Dataset entries
>>>
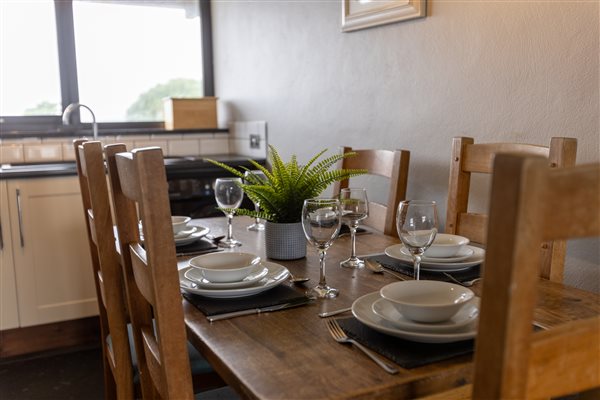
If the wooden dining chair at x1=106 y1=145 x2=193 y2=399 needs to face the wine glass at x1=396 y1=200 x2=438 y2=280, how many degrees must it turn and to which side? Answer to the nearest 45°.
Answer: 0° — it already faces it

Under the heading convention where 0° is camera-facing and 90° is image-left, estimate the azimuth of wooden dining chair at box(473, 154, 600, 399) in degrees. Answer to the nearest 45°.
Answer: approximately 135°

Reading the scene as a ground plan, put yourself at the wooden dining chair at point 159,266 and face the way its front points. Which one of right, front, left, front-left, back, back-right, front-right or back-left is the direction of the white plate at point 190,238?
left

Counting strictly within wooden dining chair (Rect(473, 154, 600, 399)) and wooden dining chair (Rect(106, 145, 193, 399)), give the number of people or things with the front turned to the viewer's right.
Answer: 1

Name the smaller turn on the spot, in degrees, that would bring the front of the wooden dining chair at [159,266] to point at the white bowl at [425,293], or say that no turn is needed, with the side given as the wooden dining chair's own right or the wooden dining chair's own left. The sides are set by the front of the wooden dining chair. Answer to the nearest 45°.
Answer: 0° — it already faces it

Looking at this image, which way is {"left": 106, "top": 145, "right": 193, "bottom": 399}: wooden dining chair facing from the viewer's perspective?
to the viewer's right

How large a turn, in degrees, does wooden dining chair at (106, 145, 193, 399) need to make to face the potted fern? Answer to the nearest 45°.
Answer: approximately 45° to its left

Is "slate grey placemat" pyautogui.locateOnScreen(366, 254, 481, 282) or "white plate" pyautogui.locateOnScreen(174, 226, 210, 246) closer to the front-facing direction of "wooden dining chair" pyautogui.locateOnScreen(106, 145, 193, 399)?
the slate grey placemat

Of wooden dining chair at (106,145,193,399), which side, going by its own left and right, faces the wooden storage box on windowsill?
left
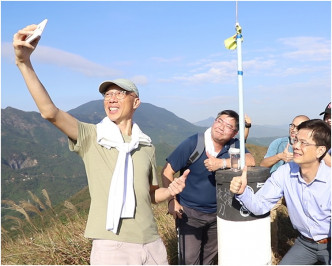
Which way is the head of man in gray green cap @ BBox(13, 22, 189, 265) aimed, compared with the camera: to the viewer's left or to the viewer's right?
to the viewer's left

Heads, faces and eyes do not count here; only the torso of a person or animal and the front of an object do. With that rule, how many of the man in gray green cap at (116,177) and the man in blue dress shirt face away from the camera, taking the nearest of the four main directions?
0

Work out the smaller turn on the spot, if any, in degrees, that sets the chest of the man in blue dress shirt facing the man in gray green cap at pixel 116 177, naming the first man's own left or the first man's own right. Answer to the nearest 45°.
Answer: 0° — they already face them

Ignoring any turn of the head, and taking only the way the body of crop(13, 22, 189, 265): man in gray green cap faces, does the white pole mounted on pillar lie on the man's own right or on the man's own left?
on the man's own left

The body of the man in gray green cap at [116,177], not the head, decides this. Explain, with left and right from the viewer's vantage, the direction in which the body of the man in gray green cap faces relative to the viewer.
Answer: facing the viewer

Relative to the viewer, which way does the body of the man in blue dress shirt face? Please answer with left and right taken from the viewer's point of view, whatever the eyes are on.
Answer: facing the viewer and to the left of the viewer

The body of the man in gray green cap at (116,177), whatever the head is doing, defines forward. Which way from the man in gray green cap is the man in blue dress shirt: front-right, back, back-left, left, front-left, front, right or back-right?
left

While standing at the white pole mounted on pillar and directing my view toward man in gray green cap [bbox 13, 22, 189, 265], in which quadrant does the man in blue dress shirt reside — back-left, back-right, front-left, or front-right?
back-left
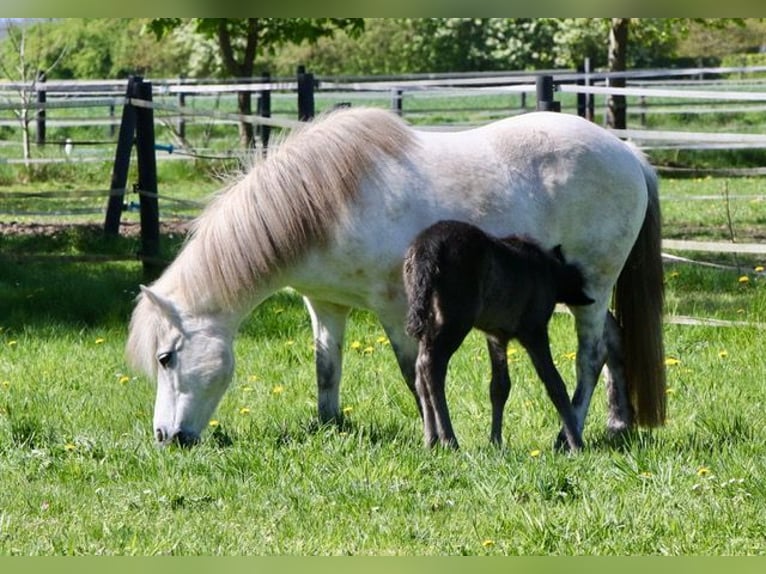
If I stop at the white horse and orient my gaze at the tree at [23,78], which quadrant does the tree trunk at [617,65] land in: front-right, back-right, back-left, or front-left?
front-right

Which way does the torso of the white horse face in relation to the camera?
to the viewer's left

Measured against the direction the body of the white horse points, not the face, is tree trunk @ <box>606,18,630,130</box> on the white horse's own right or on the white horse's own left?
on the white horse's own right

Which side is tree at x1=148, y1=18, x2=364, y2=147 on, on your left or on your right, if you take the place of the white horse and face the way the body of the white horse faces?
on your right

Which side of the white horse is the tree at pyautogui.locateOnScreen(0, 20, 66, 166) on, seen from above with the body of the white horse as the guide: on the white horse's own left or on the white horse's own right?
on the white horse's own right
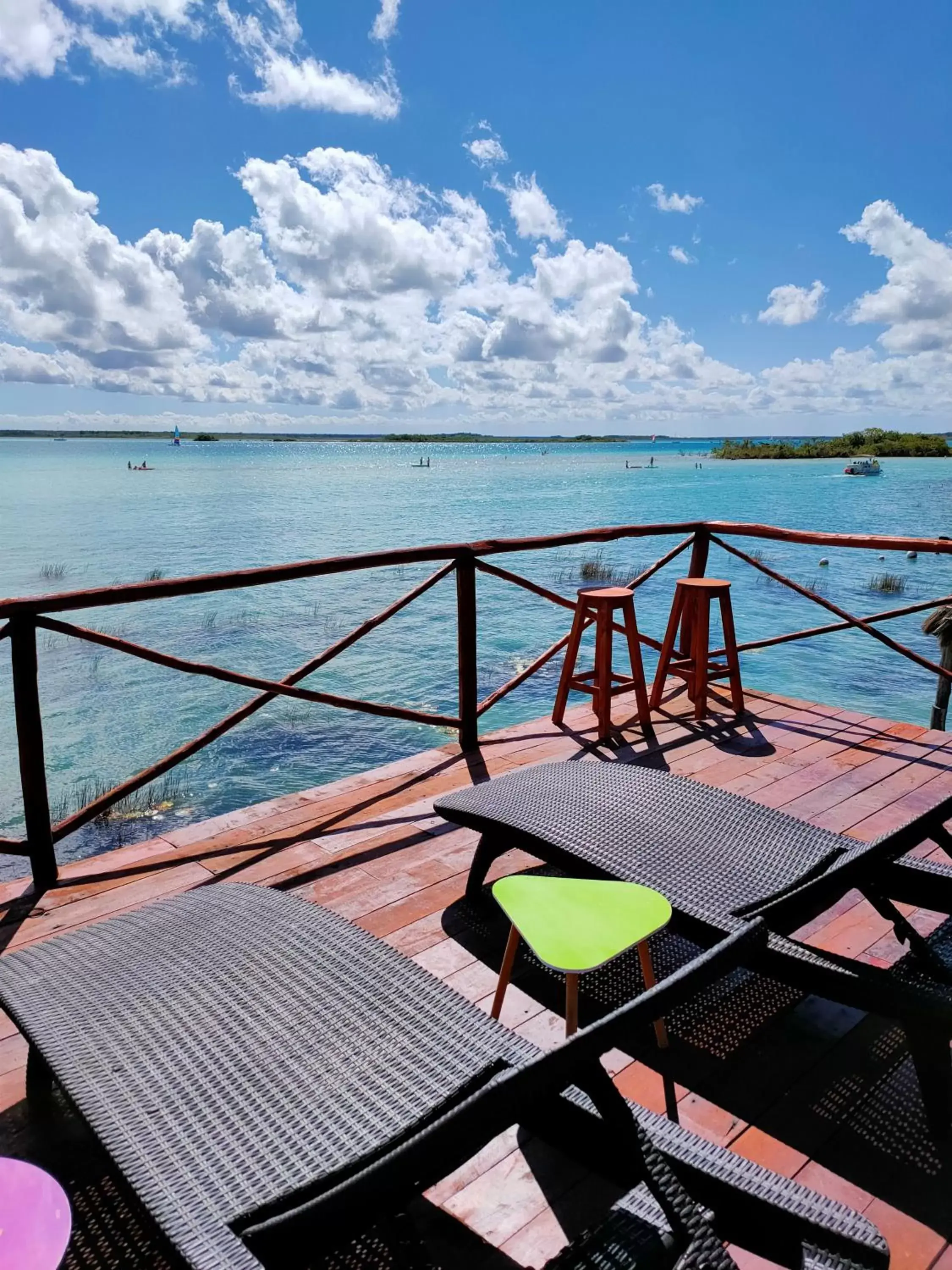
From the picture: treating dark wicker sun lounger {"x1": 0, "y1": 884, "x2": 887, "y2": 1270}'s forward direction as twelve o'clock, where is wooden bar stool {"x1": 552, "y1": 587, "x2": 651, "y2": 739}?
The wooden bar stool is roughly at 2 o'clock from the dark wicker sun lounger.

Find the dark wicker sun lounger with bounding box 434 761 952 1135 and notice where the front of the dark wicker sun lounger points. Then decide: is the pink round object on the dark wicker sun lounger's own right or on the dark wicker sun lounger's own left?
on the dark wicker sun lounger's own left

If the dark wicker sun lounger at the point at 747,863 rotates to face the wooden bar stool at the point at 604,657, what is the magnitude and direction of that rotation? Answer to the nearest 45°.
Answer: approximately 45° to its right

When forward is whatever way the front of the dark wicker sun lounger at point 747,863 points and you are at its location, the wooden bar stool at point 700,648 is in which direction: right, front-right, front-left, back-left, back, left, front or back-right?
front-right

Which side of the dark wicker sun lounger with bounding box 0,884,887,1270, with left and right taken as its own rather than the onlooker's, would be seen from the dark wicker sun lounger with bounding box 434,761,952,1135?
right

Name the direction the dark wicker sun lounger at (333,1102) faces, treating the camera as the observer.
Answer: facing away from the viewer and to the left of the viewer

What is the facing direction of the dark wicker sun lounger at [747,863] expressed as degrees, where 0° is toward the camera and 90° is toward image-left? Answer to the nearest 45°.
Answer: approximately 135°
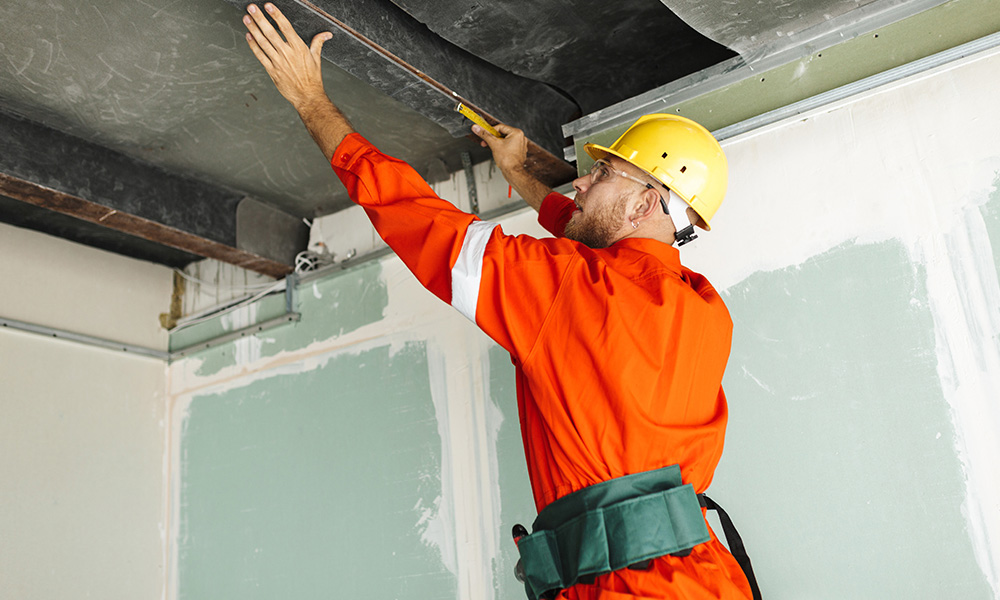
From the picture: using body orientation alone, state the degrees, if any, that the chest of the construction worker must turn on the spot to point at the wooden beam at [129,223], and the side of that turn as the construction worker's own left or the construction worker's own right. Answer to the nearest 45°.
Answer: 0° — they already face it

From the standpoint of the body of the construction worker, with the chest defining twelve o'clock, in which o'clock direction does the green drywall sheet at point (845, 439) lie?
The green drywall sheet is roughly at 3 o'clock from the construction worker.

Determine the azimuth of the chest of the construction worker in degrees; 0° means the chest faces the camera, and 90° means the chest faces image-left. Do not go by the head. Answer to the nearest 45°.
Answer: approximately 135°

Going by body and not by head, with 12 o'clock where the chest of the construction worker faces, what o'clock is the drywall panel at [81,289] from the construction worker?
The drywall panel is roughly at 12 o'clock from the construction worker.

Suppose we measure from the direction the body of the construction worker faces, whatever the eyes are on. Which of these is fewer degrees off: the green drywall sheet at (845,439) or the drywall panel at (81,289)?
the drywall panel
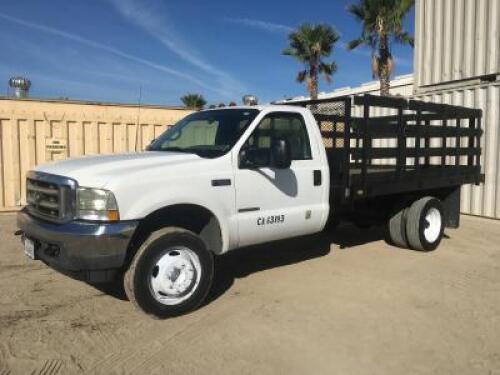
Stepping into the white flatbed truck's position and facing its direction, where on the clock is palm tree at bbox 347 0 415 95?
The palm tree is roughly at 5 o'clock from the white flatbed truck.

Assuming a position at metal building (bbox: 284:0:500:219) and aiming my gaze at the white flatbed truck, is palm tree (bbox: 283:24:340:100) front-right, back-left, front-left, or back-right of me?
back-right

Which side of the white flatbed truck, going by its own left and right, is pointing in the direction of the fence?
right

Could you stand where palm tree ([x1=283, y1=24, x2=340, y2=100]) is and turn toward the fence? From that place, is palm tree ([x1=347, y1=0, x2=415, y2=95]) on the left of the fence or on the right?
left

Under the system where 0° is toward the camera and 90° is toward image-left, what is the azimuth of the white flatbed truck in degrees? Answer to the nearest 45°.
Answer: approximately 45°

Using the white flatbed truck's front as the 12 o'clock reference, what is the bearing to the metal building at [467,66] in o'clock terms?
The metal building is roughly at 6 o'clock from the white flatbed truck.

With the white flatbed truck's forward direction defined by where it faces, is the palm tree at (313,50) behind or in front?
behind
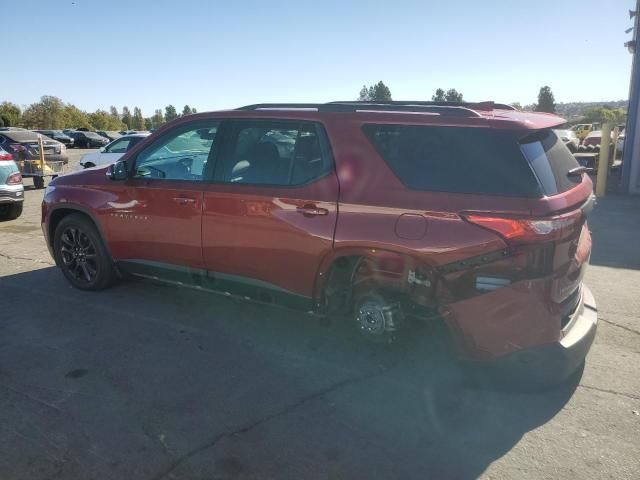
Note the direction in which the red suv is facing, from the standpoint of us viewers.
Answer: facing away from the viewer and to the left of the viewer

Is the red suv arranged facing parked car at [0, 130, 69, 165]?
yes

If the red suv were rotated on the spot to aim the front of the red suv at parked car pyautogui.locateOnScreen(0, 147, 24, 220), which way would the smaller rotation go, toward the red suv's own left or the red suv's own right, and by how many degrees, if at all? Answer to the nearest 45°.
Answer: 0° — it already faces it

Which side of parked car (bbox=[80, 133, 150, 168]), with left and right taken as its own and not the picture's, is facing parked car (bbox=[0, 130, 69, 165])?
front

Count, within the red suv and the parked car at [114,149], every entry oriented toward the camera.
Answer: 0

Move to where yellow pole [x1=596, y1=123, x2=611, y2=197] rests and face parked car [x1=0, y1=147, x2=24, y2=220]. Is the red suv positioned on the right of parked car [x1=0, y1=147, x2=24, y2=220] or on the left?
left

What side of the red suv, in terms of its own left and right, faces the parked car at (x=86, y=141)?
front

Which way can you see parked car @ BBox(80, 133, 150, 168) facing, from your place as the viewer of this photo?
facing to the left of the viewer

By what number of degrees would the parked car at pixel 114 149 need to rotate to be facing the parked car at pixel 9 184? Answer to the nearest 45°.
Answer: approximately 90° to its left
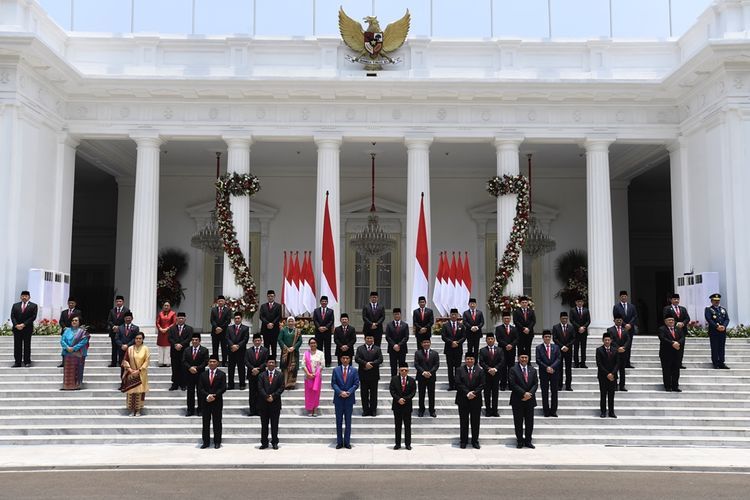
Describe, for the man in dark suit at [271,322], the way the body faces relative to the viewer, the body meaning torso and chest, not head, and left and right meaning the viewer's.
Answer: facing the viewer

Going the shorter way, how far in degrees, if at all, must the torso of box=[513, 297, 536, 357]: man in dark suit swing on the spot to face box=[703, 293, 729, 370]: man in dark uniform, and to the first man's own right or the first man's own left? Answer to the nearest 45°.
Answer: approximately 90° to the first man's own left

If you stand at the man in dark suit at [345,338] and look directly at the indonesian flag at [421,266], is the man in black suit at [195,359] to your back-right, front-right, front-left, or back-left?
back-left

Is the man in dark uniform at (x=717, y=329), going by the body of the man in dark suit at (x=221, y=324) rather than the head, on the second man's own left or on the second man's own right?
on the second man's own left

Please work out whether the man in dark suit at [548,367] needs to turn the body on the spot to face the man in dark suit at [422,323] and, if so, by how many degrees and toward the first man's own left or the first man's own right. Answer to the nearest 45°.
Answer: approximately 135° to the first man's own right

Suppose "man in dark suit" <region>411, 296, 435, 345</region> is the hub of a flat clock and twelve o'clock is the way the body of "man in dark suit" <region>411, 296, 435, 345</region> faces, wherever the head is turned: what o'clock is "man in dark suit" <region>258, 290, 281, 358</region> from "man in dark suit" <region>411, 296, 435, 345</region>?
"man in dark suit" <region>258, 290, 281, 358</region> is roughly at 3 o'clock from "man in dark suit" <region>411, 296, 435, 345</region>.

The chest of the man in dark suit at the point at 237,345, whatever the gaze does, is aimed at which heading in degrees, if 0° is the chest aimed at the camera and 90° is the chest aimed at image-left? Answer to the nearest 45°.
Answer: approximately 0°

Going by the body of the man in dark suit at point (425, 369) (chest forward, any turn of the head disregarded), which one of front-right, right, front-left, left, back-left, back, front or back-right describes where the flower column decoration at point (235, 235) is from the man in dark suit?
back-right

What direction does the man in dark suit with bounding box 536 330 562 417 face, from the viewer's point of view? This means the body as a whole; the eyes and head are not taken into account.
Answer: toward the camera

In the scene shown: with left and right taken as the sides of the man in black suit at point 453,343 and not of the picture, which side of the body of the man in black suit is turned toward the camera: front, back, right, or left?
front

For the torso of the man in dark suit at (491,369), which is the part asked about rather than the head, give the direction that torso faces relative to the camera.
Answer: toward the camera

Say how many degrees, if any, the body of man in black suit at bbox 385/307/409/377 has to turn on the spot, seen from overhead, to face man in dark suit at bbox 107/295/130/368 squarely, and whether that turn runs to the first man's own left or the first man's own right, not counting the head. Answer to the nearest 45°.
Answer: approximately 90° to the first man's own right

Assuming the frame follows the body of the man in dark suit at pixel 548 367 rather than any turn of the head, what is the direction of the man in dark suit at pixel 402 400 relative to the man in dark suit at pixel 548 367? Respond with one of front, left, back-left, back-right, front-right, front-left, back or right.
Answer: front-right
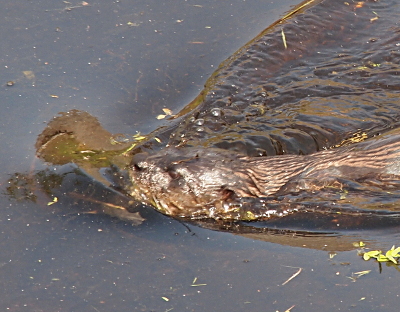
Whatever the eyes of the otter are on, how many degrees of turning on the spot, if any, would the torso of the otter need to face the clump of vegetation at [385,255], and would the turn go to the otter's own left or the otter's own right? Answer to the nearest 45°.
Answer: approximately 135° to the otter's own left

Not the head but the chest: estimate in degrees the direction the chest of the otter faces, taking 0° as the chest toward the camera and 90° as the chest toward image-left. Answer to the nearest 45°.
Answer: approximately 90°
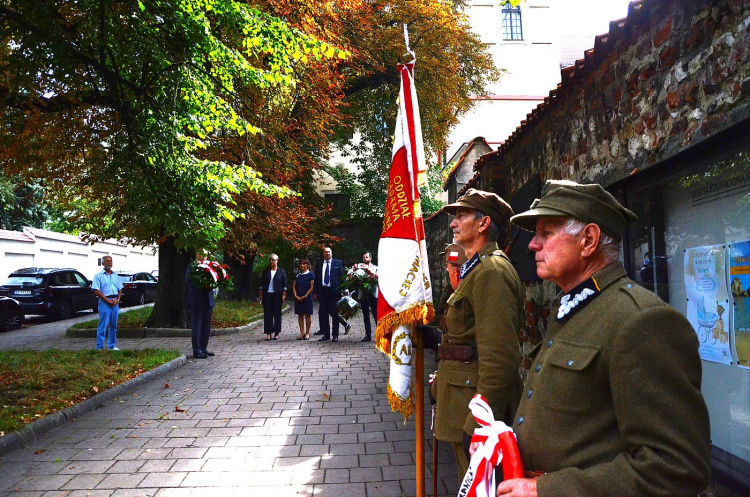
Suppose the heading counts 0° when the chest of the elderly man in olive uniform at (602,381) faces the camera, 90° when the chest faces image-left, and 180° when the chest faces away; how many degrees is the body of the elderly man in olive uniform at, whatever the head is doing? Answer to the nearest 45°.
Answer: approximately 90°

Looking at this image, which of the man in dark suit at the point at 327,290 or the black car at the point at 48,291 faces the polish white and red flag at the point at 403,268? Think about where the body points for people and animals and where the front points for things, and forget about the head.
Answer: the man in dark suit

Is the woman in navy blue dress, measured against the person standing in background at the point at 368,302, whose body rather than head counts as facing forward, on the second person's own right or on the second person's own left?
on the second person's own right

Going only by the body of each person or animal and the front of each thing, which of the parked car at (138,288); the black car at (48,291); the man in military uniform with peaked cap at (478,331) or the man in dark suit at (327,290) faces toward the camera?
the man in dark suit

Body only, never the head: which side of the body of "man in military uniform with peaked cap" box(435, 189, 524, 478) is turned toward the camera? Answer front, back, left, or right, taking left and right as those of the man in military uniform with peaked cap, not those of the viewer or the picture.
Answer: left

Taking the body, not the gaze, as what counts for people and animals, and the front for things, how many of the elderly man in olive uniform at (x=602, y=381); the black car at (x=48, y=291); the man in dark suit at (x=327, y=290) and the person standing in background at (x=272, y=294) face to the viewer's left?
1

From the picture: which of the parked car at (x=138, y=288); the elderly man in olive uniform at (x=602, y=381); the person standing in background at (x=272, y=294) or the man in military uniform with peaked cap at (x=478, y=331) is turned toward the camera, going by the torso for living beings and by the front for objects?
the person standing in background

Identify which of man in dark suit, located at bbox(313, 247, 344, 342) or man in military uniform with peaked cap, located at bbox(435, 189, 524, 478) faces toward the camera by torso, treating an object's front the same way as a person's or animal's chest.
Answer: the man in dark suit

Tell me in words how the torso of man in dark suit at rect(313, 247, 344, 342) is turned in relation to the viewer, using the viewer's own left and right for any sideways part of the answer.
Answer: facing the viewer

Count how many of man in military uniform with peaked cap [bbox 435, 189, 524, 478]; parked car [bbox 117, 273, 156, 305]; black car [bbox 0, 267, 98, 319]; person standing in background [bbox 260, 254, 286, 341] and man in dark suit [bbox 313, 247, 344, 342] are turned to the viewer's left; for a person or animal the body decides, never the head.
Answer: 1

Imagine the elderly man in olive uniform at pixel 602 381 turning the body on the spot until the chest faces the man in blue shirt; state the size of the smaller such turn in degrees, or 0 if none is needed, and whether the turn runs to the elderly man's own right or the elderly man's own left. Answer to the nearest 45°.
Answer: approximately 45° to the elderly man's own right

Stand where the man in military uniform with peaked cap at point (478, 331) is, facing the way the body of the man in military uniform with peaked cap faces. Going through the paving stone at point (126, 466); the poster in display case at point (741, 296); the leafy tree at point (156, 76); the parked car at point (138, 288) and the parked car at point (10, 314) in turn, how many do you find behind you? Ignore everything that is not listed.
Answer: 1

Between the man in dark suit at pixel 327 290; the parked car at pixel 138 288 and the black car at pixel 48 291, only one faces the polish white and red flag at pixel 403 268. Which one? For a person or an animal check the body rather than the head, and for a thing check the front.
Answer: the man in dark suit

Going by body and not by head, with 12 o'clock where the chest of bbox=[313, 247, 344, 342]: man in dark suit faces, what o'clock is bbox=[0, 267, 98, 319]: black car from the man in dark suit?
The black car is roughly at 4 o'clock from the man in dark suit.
<<<
THE TASK
In the data, starting with the line containing "Move to where" and continuing through the line containing "Answer: approximately 135° to the first", swap "dark uniform" for "navy uniform" and rewrite those lines with everything else unchanged. Omit the pictures from your answer.

SOLUTION TO THIS TASK
Move to where yellow pole [x1=596, y1=123, x2=611, y2=197] rests and face parked car [x1=0, y1=147, x2=24, y2=220]. Is the red suv positioned on the right of parked car [x1=0, y1=147, x2=24, y2=220] or on the left?
left

What side of the red suv, in terms of its own left and right, faces the parked car at (x=86, y=141)?
front

Which way can you see parked car @ BBox(80, 133, 150, 168) facing, from your place as the viewer of this photo?
facing to the left of the viewer

By what number of degrees would the parked car at pixel 114 149 need to rotate to be facing the parked car at pixel 9 184? Answer to the nearest 45°.
Answer: approximately 90° to its left
Describe, for the man in dark suit at [271,322], the way the body faces relative to the viewer, the body meaning torso and chest, not head, and left and right meaning the viewer's.
Answer: facing the viewer

Going the shorter way, how far in degrees, if at all, must the torso of box=[513, 297, 536, 357]: man in dark suit swing on the spot to face box=[703, 293, 729, 370]: man in navy uniform, and to the first man's own right or the first man's own left? Answer to the nearest 45°.
Answer: approximately 90° to the first man's own left

If you stand at the man in dark suit at [345,338] and look directly at the indonesian flag at [421,266], is the man in black suit at [195,359] to your back-right, front-right, front-left, or back-left?
back-left

Is the man in navy uniform at (x=717, y=329), going by the body of the man in dark suit at (x=221, y=324) rather than the head, on the second man's own left or on the second man's own right?
on the second man's own left

Please work out whether the man in dark suit at [548,367] needs to turn the body on the spot to face the man in dark suit at [422,323] and, if so, by how many degrees and toward the first man's own left or the first man's own right. Answer to the nearest 45°.
Answer: approximately 135° to the first man's own right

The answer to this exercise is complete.